What the exercise asks: Can you reproduce, word for word, the passage of the stock market commentary starting with "Since the U.S." and going on through "are calling for."?

*** Selection ***

Written by Briton Ryle
Posted July 29, 2014

With the U.S. stock market well into its sixth consecutive year of gains since bottoming in March of 2009, the chance of another collapse increases with each passing day. So do the number of doomsday predictions.

Investors, therefore, need to be cautious of two things… the increased chance of a correction, and the increased talk of a correction. Both increases – the increase of chance and the increase of talk – can be dangerous.

While the increased chance of a correction can rob us of the profits we have already made, the increased talk of a correction can rob us of future profits we could be making. It would be terribly unwise to count on one outcome alone.

Let us first consider the arguments for each outcome, and then formulate a strategy that would cover both.

The Case for a Collapse

Since the U.S. stock market bottomed out in March of 2009, the Dow Jones Industrial Average of 30 U.S. blue chip companies is up 135%, the S&P 500 broader market index is up 163%, the Russell 2000 index of small caps is up 195%, and the Nasdaq index of tech companies is up 219%. That, my friends, is a bull in full charge.

But every bull ultimately collapses, which is precisely what renowned market analysts Marc Faber and Mark Cook – the Marks of Doom – are calling for.

Appearing on CNBC yesterday, Marc Faber reiterated his call for a stock market correction within the next few months. The well-respected fund manager of over 40 years, with a PhD in economics from the University of Zurich, accurately called the tech bubble burst of the early 2000’s, the housing market collapse of 2007-08, and the subsequent market meltdown it triggered.

Faber sees the current 5+ years bull market as climaxing at a new high within the next two months, and then plunging 20-30% in very quick order.

For his part, Mark Cook, “a veteran investor included in Jack Schwager’s best-selling book, Stock Market Wizards and the winner of the 1992 U.S. Investing Championship with a 563% return, believes the U.S. market is in trouble,” informs CBS MarketWatch.

His “Cook Cumulative Tick” indicator, which Cook created in 1986 to measure the relationship between the movement of NYSE trading ticks and stock prices, accurately warned of the stock market crashes of 1987, 2000, and 2007, and also identified the beginning of this latest bull market in April of 2009.

*** Listed entries ***

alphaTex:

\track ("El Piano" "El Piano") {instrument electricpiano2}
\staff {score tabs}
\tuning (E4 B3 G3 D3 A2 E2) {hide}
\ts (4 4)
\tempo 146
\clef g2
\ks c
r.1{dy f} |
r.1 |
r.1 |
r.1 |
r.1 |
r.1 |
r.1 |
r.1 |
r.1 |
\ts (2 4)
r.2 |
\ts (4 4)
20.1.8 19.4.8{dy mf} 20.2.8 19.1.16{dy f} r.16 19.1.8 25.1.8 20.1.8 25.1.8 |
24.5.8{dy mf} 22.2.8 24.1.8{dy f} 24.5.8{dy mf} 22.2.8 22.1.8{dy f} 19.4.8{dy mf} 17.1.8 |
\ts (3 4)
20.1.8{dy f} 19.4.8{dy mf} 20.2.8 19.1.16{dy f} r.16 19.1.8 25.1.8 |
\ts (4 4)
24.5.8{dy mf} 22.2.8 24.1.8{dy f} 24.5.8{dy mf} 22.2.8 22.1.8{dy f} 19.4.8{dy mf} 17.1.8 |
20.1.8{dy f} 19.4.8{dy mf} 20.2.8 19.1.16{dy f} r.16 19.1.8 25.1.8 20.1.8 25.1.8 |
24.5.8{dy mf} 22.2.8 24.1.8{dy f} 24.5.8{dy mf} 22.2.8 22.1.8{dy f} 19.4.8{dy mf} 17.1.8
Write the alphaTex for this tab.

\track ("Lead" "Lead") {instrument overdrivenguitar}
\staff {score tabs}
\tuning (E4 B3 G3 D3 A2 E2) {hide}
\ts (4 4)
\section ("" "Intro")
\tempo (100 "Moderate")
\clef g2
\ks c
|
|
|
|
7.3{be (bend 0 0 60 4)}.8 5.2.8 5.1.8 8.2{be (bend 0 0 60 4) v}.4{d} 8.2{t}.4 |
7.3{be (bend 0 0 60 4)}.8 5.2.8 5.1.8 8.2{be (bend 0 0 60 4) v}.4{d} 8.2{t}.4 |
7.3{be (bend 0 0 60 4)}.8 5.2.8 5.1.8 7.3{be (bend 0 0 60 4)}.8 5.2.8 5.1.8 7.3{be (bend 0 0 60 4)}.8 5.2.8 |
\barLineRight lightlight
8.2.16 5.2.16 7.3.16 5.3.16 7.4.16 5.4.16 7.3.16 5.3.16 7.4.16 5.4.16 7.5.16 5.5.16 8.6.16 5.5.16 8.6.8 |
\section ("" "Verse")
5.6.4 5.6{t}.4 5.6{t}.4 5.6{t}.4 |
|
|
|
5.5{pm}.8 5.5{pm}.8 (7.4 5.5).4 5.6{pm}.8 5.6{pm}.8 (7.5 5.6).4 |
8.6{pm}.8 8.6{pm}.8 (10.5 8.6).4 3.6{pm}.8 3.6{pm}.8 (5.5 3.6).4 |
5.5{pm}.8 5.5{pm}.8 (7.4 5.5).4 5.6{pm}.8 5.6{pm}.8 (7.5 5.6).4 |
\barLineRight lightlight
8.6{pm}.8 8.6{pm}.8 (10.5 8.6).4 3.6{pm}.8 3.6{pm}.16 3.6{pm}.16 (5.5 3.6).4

***

Task answer:
Since the U.S. stock market bottomed out in March of 2009, the Dow Jones Industrial Average of 30 U.S. blue chip companies is up 135%, the S&P 500 broader market index is up 163%, the Russell 2000 index of small caps is up 195%, and the Nasdaq index of tech companies is up 219%. That, my friends, is a bull in full charge.

But every bull ultimately collapses, which is precisely what renowned market analysts Marc Faber and Mark Cook – the Marks of Doom – are calling for.